◆ Brief ◆
Each entry is to be output precisely as it appears.

◆ Given records ◆

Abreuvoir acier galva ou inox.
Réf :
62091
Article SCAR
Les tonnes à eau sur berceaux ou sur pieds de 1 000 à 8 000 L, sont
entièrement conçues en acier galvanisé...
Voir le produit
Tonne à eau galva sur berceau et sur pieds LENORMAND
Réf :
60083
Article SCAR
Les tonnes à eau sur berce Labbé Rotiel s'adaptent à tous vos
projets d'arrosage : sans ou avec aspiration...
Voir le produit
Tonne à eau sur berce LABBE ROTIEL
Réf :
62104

◆ Written response ◆
Abreuvoir acier galva ou inox.
Réf :
62091
Article SCAR
Les tonnes à eau sur berceaux ou sur pieds de 1 000 à 8 000 L, sont
entièrement conçues en acier galvanisé...
Voir le produit
Tonne à eau galva sur berceau et sur pieds LENORMAND
Réf :
60083
Article SCAR
Les tonnes à eau sur berce Labbé Rotiel s'adaptent à tous vos
projets d'arrosage : sans ou avec aspiration...
Voir le produit
Tonne à eau sur berce LABBE ROTIEL
Réf :
62104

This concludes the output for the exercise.